- **Prompt**
Can you give every line of the records below as a JSON list of strings, one string per line, with blank lines left out?
□ □ □ □
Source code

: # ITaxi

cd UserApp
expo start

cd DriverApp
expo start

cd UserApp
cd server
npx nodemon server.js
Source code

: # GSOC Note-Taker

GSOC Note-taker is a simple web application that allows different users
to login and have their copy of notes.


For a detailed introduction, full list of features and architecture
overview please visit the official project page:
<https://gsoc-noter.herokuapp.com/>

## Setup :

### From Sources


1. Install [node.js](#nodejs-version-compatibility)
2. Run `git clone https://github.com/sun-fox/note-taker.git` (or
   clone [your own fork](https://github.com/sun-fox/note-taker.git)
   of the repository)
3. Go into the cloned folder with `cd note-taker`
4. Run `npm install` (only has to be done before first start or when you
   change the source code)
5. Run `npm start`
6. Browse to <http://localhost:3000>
□ □ □ □
- **Written answer**
[
  "Source code",
  ": # ITaxi",
  "cd UserApp",
  "expo start",
  "cd DriverApp",
  "expo start",
  "cd UserApp",
  "cd server",
  "npx nodemon server.js",
  "Source code",
  ": # GSOC Note-Taker",
  "GSOC Note-taker is a simple web application that allows different users",
  "to login and have their copy of notes.",
  "For a detailed introduction, full list of features and architecture",
  "overview please visit the official project page:",
  "<https://gsoc-noter.herokuapp.com/>",
  "## Setup :",
  "### From Sources",
  "1. Install [node.js](#nodejs-version-compatibility)",
  "2. Run `git clone https://github.com/sun-fox/note-taker.git` (or",
  "   clone [your own fork](https://github.com/sun-fox/note-taker.git)",
  "   of the repository)",
  "3. Go into the cloned folder with `cd note-taker`",
  "4. Run `npm install` (only has to be done before first start or when you",
  "   change the source code)",
  "5. Run `npm start`",
  "6. Browse to <http://localhost:3000>"
]